No Rio de Janeiro, a Secretaria Municipal de Saúde do Rio (SMS) deu início, em 24 de fevereiro à vacinação contra a dengue, igualmente focando primeiro em trabalhadores de saúde da rede de Atenção Primária.
Os números
A vacina Butantan-DV oferece proteção contra os quatro sorotipos existentes do vírus da dengue. Os dados dos estudos clínicos revelam uma barreira biológica altamente eficaz:
- 74% de eficácia global na prevenção da doença.
- 91% de redução na incidência de casos graves.
- 100% de proteção contra hospitalizações causadas pela dengue.
O Instituto Butantan já produziu um lote inicial de 1,3 milhão de doses. Deste montante, 204,1 mil doses foram direcionadas aos três municípios do projeto piloto:
- Botucatu (SP): 80 mil doses.
- Nova Lima (MG): 64 mil doses.
- Maranguape (CE): 60,1 mil doses.
Para garantir que o imunizante chegue a todo o território nacional, o Instituto Butantan firmou uma parceria estratégica de transferência de tecnologia com a empresa chinesa Wuxi Vaccines. A expectativa com essa aliança é ampliar a capacidade de produção da vacina em até 30 vezes.
O comparativo
Enquanto o Brasil testa sua nova arma biológica, a vacina contra dengue de origem japonesa continua sendo ofertada no Sistema Único de Saúde (SUS). A estratégia agora divide o campo de batalha em duas frentes distintas:
- A vacina Japonesa: Exige um esquema de duas doses e continua focada exclusivamente em crianças e adolescentes de 10 a 14 anos, já estando disponível em mais de 5 mil municípios brasileiros.
- A vacina Butantan-DV: É de dose única e atua na faixa etária seguinte, de 15 a 59 anos, que é o limite máximo estabelecido por sua bula e regulamentado pela Anvisa.
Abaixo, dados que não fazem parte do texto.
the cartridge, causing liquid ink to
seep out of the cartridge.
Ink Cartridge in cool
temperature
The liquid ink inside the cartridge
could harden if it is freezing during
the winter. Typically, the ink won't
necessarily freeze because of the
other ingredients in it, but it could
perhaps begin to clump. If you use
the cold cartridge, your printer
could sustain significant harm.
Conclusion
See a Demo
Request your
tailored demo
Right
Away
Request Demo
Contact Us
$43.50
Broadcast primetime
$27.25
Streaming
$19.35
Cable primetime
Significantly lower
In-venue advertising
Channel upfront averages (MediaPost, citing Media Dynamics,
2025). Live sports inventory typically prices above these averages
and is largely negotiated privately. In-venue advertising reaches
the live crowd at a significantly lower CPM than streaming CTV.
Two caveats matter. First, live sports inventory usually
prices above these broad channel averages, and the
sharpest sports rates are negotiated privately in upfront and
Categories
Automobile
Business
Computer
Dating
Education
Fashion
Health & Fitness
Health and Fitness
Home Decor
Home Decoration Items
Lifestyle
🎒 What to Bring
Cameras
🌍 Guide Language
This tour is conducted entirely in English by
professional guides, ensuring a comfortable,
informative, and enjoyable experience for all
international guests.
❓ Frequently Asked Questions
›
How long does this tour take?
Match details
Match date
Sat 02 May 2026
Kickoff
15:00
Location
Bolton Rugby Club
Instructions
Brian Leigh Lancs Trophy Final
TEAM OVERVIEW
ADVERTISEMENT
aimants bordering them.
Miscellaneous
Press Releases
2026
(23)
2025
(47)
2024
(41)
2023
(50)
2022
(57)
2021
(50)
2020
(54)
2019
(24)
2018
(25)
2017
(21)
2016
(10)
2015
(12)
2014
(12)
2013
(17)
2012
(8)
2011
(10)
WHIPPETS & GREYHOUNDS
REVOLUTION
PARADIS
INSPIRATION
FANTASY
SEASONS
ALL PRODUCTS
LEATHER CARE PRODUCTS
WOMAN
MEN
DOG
O contexto para a introdução da nova vacina é de otimismo cauteloso. O ano de 2025 registrou quedas expressivas nos indicadores da doença no Brasil:
- Os casos prováveis de dengue caíram 74%, passando de 6,5 milhões em 2024 para 1,7 milhão em 2025.
- O número de óbitos acompanhou a tendência com uma redução de 72%, totalizando 1,7 mil mortes em 2025 contra 6,3 mil no ano anterior.
Apesar dessas vitórias estatísticas e da introdução das vacinas, o Ministério da Saúde é categórico: a eliminação dos criadouros do mosquito Aedes aegypti continua sendo a principal frente de combate à doença. A vacina é uma tecnologia inovadora que se soma ao controle vetorial, e não um substituto.